NASA To Use World’s Most Advanced Laser On ICESat-2 Satellite To Monitor Polar Ice Caps


NASA will soon be launching the world’s most advanced laser instrument into space, as the space agency hopes to study Earth’s polar ice caps in greater depth than ever before.

According to a NASA press release published Thursday, the Ice, Cloud, and land Elevation Satellite-2, or ICESat-2, will come with one specific instrument, the Advanced Topographic Laser Altimeter System (ATLAS), that represents a “major technological leap” in terms of how the agency could measure changes in ice height. The laser will track these changes by measuring the time it takes for individual light photons to travel back and forth between ICESat-2 and Earth.

All in all, ICESat-2’s primary objective is to accurately measure the average change of ice covering Greenland and Antarctica per year, with its lone instrument, ATLAS, gathering data at about 60,000 measurements per second. The satellite is scheduled to launch on September 15, from Vandenberg Air Force Base in California.

“The new observational technologies of ICESat-2 – a top recommendation of the scientific community in NASA’s first Earth science decadal survey – will advance our knowledge of how the ice sheets of Greenland and Antarctica contribute to sea level rise,” read a statement from Michael Freilich, director of the NASA Science Mission Directorate’s Earth Science Division.

Further explaining why ATLAS could be the world’s most advanced laser, NASA wrote that the laser will fire at a rate of about 10,000 times per second, which would allow it to send “hundreds of trillions of photons” to the ground in Antarctica and Greenland. The fine accuracy of the measurements, which is said to be timed to the billionth of a second, will allow ICESat-2 to provide elevation estimates that are far more detailed than those of the earlier ICESat satellite.

“ATLAS required us to develop new technologies to get the measurements needed by scientists to advance the research,” explained Doug McLennan, ICESat-2 project manager and NASA Goddard Space Flight Center scientist.

“That meant we had to engineer a satellite instrument that not only will collect incredibly precise data, but also will collect more than 250 times as many height measurements as its predecessor.”

In a news conference on Wednesday, NASA scientist Tom Wagner noted that ICESat-2’s scope could cover an area of polar ice “the size of the continental U.S. or larger,” and keep track of changes that might be very small and otherwise escape undetected, according to Space.

According to BGR, ICESat-2 is much more than a satellite carrying what is supposed to be the most advanced laser ever developed.

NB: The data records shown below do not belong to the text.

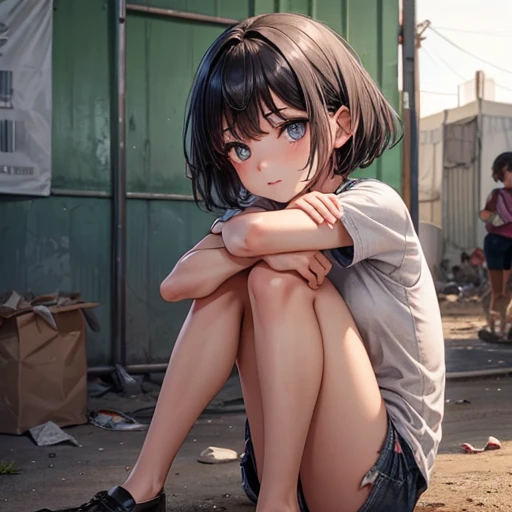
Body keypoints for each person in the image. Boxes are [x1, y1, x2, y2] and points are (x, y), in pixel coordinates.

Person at [37, 12, 445, 512]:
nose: (265, 166)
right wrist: (252, 238)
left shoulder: (374, 206)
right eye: (241, 146)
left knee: (275, 280)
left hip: (379, 472)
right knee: (236, 280)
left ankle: (277, 503)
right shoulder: (261, 211)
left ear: (340, 125)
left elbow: (250, 237)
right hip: (279, 461)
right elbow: (178, 283)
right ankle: (141, 489)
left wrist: (246, 238)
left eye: (291, 128)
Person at [479, 152, 512, 339]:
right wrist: (494, 218)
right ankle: (497, 328)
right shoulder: (497, 195)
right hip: (498, 243)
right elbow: (485, 214)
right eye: (509, 170)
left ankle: (505, 326)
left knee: (507, 287)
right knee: (499, 288)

The satellite’s measurements are expected to provide a finer view of how man-made climate change and other factors have affected the world’s polar ice caps. The publication warned that these mostly human-driven factors haven’t just caused global temperatures to rise at an unprecedented rate, but also resulted in more intense storms, droughts, and other weather events, and an increase in global sea levels due to faster rates of ice melt.